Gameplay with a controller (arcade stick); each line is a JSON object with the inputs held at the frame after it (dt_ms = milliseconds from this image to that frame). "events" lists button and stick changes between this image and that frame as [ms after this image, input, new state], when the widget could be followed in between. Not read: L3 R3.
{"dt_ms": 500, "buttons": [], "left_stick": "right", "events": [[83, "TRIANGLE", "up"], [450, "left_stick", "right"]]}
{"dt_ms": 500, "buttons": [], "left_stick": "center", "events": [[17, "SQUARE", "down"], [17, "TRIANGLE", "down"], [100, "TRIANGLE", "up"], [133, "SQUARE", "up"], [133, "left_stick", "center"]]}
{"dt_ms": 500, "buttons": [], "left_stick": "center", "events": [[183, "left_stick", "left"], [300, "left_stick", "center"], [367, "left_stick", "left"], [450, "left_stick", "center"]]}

_ _ _ _ _

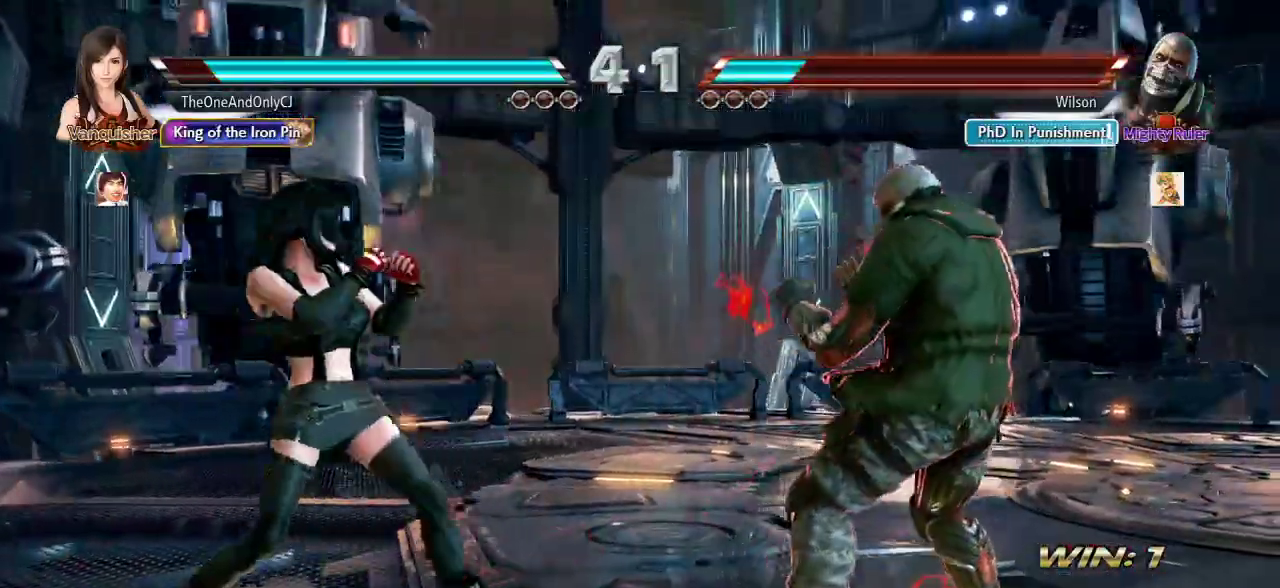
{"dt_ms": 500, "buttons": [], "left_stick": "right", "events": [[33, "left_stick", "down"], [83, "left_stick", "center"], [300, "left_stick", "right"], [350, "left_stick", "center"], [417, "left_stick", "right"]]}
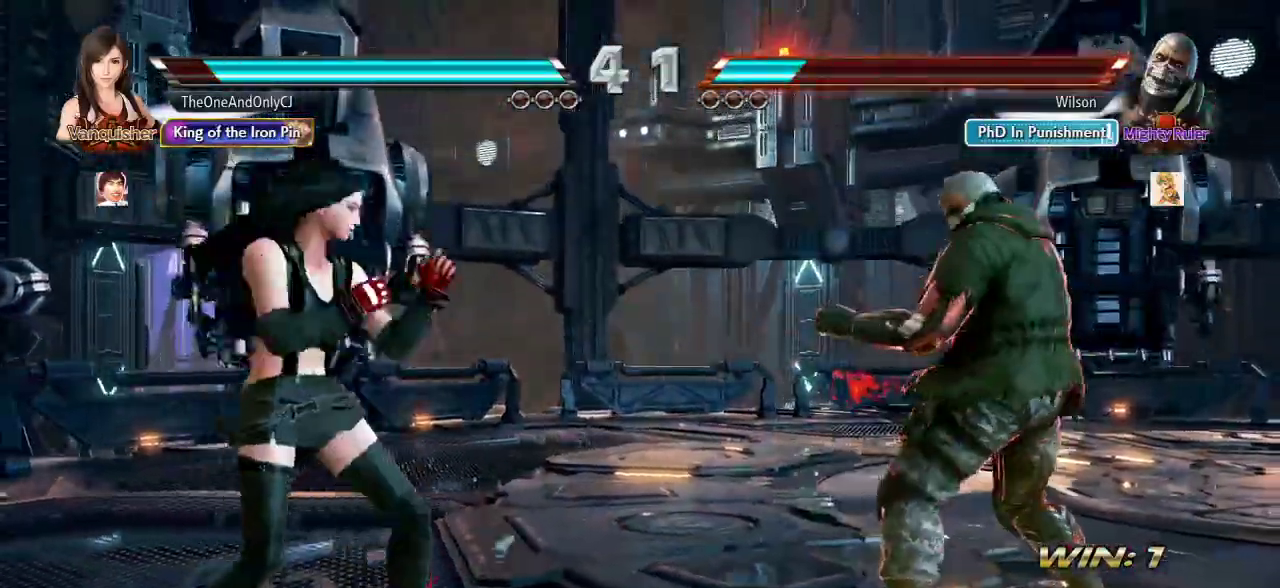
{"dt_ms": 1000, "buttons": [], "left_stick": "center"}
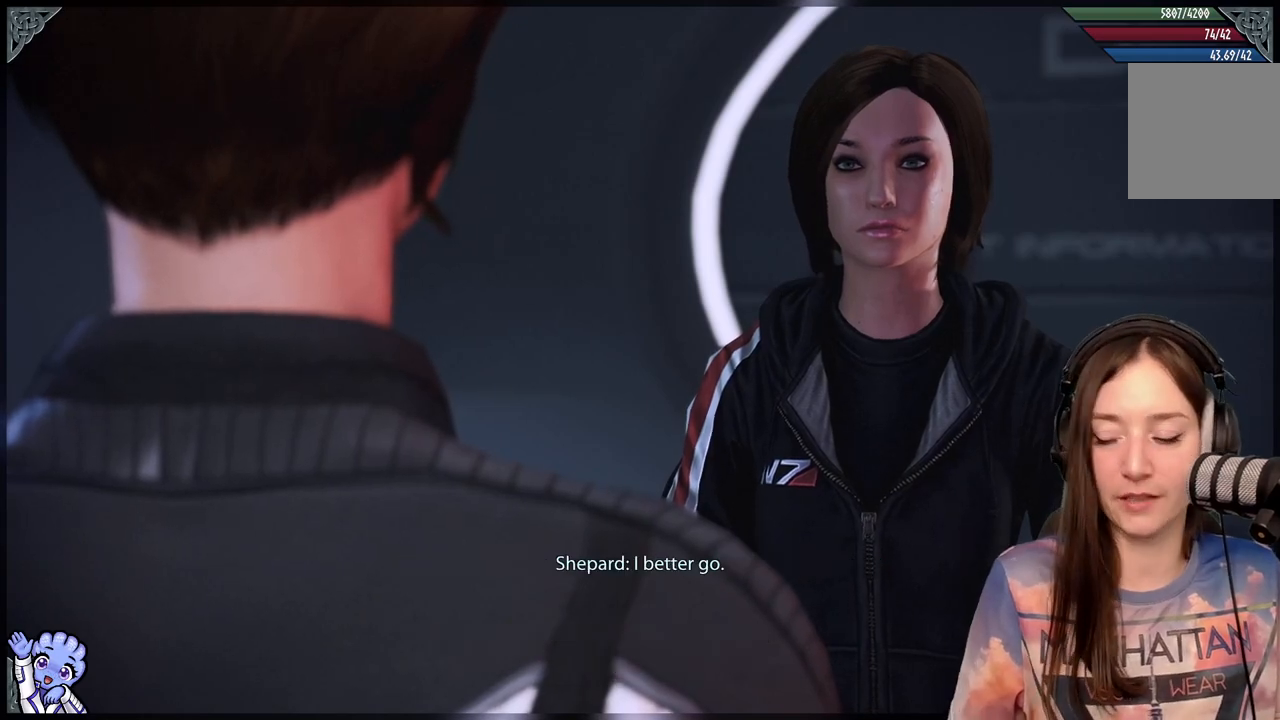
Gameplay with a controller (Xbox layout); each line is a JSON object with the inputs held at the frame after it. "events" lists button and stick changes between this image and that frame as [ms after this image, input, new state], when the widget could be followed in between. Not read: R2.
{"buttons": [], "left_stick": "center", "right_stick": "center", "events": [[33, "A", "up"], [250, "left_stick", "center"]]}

_ _ _ _ _

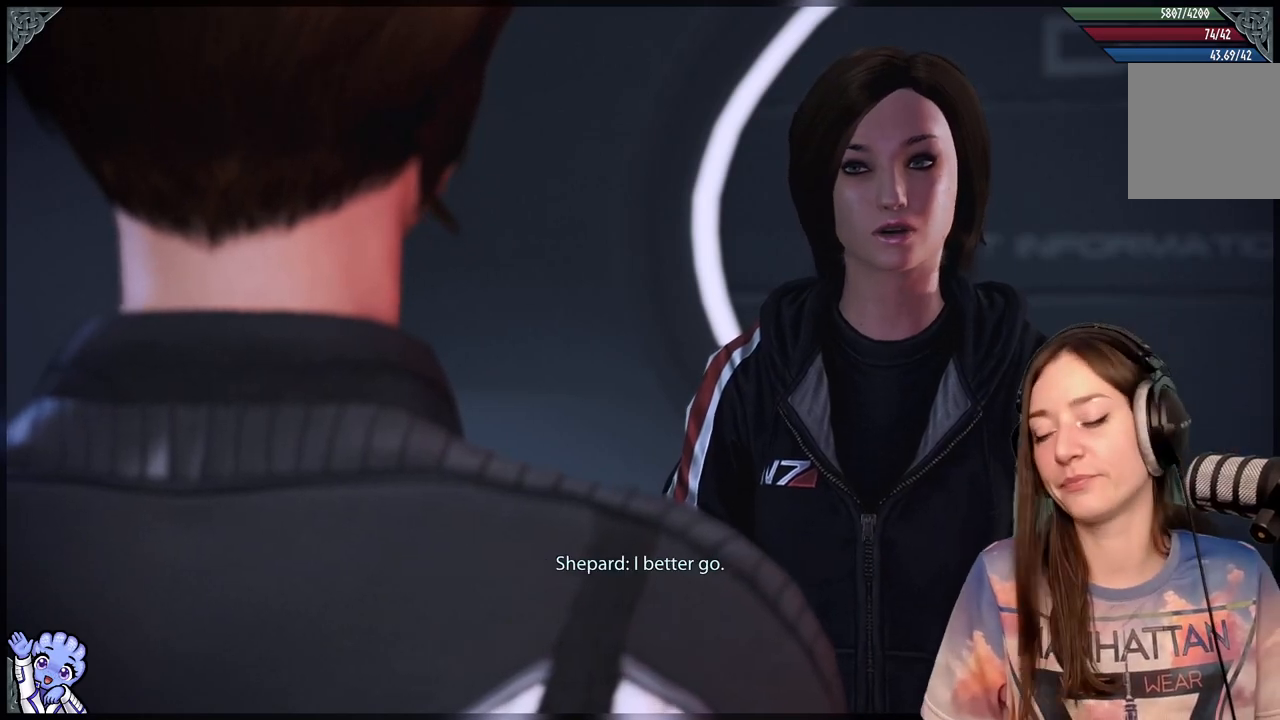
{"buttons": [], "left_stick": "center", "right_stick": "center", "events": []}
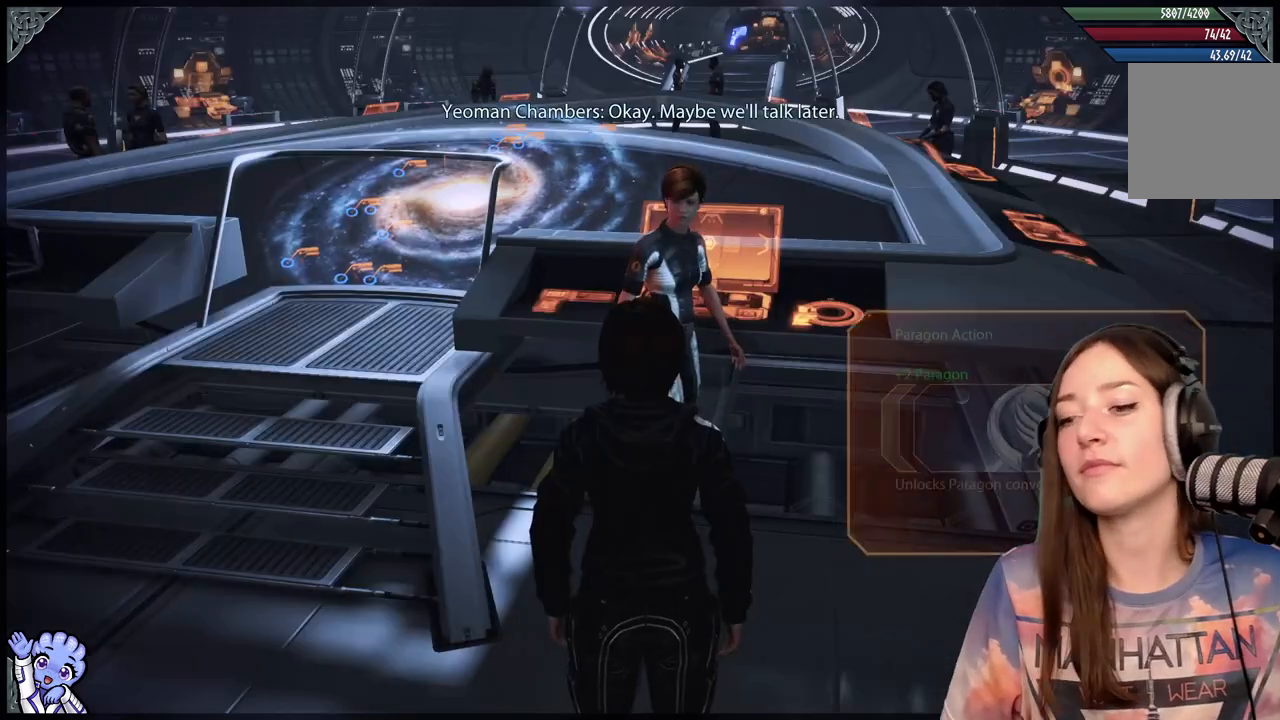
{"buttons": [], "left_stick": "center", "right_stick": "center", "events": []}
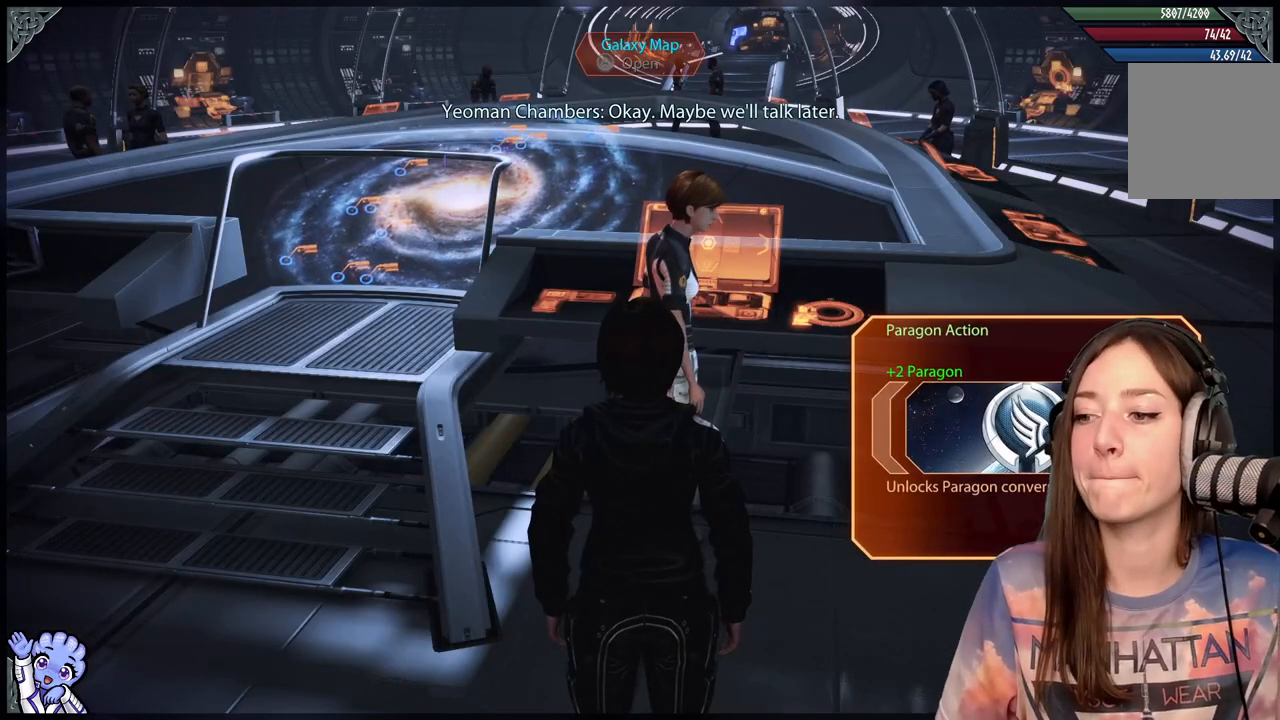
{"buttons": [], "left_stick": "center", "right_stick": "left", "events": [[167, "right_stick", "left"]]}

_ _ _ _ _

=== Task ===
Where a line above holds the string "this", show that line.

=== Reply ===
Gameplay with a controller (arcade stick); each line is a JSON object with the inputs held at the frame after it (dt_ms = milliseconds from this image to that frame). "events" lists button and stick changes between this image and that frame as [ms after this image, input, new state], when the widget could be followed in between. Not read: L3 R3.
Gameplay with a controller (Xbox layout); each line is a JSON object with the inputs held at the frame after it. "events" lists button and stick changes between this image and that frame as [ms after this image, input, new state], when the widget could be followed in between. Not read: R2.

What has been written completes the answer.